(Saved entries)
[Start of Attachment]
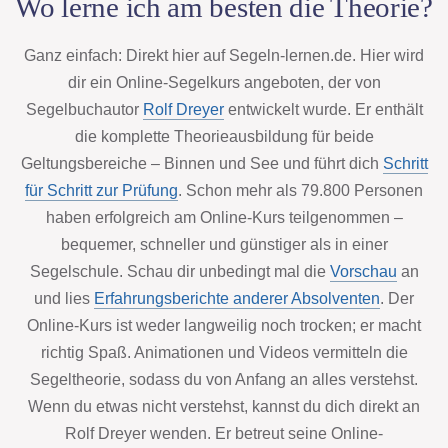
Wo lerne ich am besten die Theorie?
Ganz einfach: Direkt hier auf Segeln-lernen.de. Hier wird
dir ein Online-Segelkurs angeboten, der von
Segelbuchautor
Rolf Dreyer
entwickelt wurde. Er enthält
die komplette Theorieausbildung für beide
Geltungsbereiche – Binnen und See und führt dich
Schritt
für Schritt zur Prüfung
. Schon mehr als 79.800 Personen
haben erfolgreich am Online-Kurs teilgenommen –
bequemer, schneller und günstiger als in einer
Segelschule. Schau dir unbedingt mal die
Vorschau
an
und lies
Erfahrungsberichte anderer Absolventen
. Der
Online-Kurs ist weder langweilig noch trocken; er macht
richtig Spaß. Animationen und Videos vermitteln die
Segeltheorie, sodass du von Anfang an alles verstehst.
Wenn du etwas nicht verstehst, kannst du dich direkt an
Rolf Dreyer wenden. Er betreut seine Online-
[End of Attachment]
* [Problem requirements]
The line containing "für Schritt zur Prüfung" and all lines after it, through the last line of the data, should be retyped exactly.

* [Response]
für Schritt zur Prüfung
. Schon mehr als 79.800 Personen
haben erfolgreich am Online-Kurs teilgenommen –
bequemer, schneller und günstiger als in einer
Segelschule. Schau dir unbedingt mal die
Vorschau
an
und lies
Erfahrungsberichte anderer Absolventen
. Der
Online-Kurs ist weder langweilig noch trocken; er macht
richtig Spaß. Animationen und Videos vermitteln die
Segeltheorie, sodass du von Anfang an alles verstehst.
Wenn du etwas nicht verstehst, kannst du dich direkt an
Rolf Dreyer wenden. Er betreut seine Online-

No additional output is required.